Reoperation for suboptimal outcomes after deep brain stimulation surgery.Neurosurgery. 2008 Oct; 63(4):754-60; discussion 760-1.N
To examine a case series of reoperations for deep brain stimulation (DBS) leads in which clinical scenarios revealed suboptimal outcome from a previous operation. Suboptimally placed DBS leads are one potential reason for unsatisfactory results after surgery for Parkinson's disease (PD), essential tremor (ET), or dystonia. In a previous study of patients who experienced suboptimal results, 19 of 41 patients had misplaced leads. Similarly, another report commented that lead placement beyond a 2- to 3-mm window resulted in inadequate clinical benefit, and, in 1 patient, revision improved outcome. The goal of the current study was to perform an unblinded retrospective chart review of DBS patients with unsatisfactory outcomes who presented for reoperation.
Patients who had DBS lead replacements after reoperation were assessed with the use of a retrospective review of an institutional review board-approved movement disorders database. Cases of reoperation for suboptimal clinical benefit were included, and cases of replacement of DBS leads caused by infection or hardware malfunction were excluded. Data points studied included age, disease duration, diagnosis, motor outcomes (the Unified Parkinson Disease Rating Scale III in PD, the Tremor Rating Scale in ET, and the Unified Dystonia Rating Scale in dystonia), quality of life (Parkinson's Disease Questionnaire-39 in PD), and the Clinician Global Impression scale. The data from before and after reoperation were examined to determine the estimated impact of repeat surgery.

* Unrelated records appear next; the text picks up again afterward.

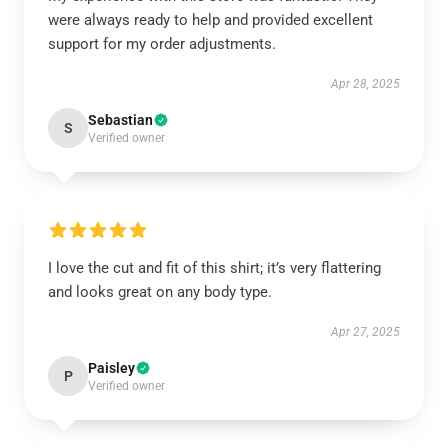
were always ready to help and provided excellent
support for my order adjustments.
Apr 28, 2025
Sebastian
S
Verified owner
I love the cut and fit of this shirt; it’s very flattering
and looks great on any body type.
Apr 27, 2025
Paisley
P
Verified owner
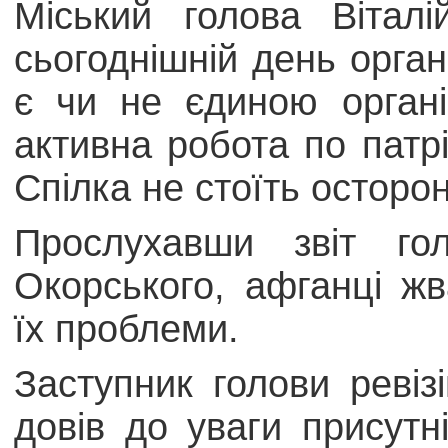
Міський голова Вітал
сьогоднішній день орган
є чи не єдиною органі
активна робота по патр
Спілка не стоїть осторон
Прослухавши звіт го
Окорського, афганці ж
їх проблеми.
Заступник голови ревізі
довів до уваги присутн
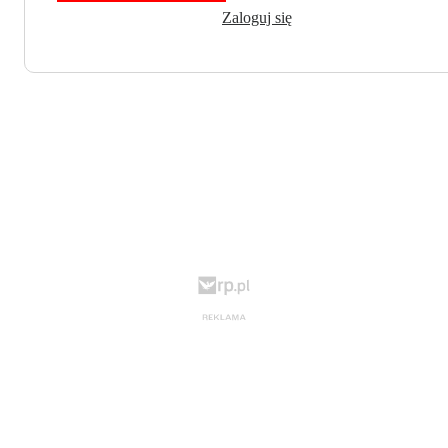
Zaloguj się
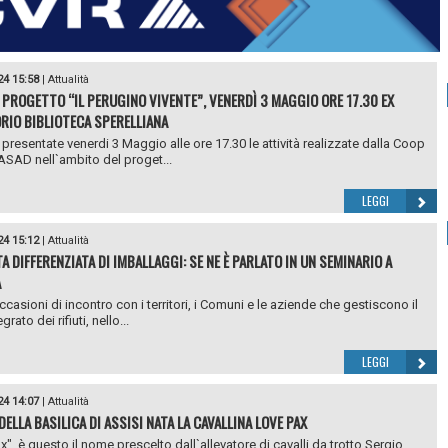
24 15:58
|
Attualità
 PROGETTO “IL PERUGINO VIVENTE”, VENERDÌ 3 MAGGIO ORE 17.30 EX
RIO BIBLIOTECA SPERELLIANA
presentate venerdi 3 Maggio alle ore 17.30 le attività realizzate dalla Coop
ASAD nell`ambito del proget...
LEGGI
24 15:12
|
Attualità
A DIFFERENZIATA DI IMBALLAGGI: SE NE È PARLATO IN UN SEMINARIO A
A
ccasioni di incontro con i territori, i Comuni e le aziende che gestiscono il
grato dei rifiuti, nello...
LEGGI
24 14:07
|
Attualità
 DELLA BASILICA DI ASSISI NATA LA CAVALLINA LOVE PAX
x", è questo il nome prescelto dall`allevatore di cavalli da trotto Sergio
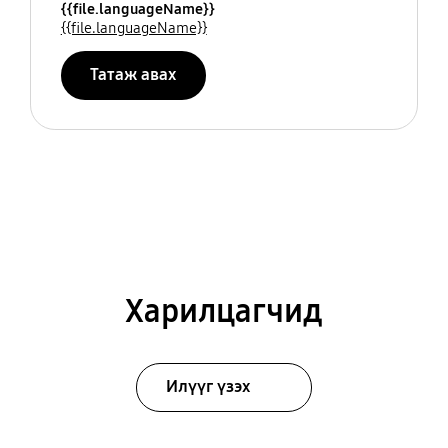
{{file.languageName}}
{{file.languageName}}
Татаж авах
Харилцагчид
Илүүг үзэх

There were 11 patients with PD, 7 with ET, and 4 with dystonia. The average age of the PD group was 52 years, the disease duration was 10 years, and the average vector distance of the location of the active DBS contact was adjusted 5.5 mm. Six patients (54%) with PD had preoperative off medication on DBS Unified Parkinson Disease Rating Scale scores that could be compared with postoperative off medication on DBS scores. The average improvement across this group of patients was 24.4%. The Parkinson's Disease Questionnaire-39 improved in the areas of mobility (28.18), activities of daily living (14.77), emotion (14.72), stigma (17.61), and discomfort (17.42). The average age of the ET group was 66 years, the disease duration was 29 years, and the average adjusted distance was 6.1 mm. Five ET patients (83.3%) in the cohort had a prereplacement on DBS Tremor Rating Scale and a postreplacement on DBS Tremor Rating Scale with the average improvement of 60.4%. The average age of the dystonia group was 39 years, the average disease duration was 7 years, and the average adjusted lead distance was 6.7 mm. Three patients (75%) with dystonia had prereplacement on DBS Unified Dystonia Rating Scale and postreplacement on DBS Unified Dystonia Rating Scale scores. Across these 3 dystonia patients, the improvement was 12.8%. Clinician Global Impression scale scores (1, very much improved; 2, much improved; 3, minimally improved; 4, no change; 5, minimally worse; 6, much worse; 7, very much worse) after replacement revealed the following results in patients with PD: 1, 7 patients; 2, 3 patients; 3, 1 patient); with ET (1, 4 patients; 2, 3 patients); and with dystonia (1, 1 patient; 2, 2 patients; 3, 1 patient). The latency from original lead placement to reoperation (repositioning/revision) overall was 28.9 months (range, 2-104 mo); however, in leads referred from outside institutions (n = 11 patients), this latency was 48 months (range, 12-104 mo) compared with leads implanted by surgeons from the University of Florida (n = 11 patients), which was 9.7 months (range, 2-19 mo). The most common clinical history was failure to achieve a perceived outcome; however, history of an asymmetric benefit was present in 4 (18.2%) of 22 patients, and lead migration was present in 3 (13.6%) of 22 patients.
There are many potential causes of suboptimal benefit after DBS. Timely identification of suboptimal lead placements followed by reoperation and repositioning/replacement in a subset of patients may improve outcomes.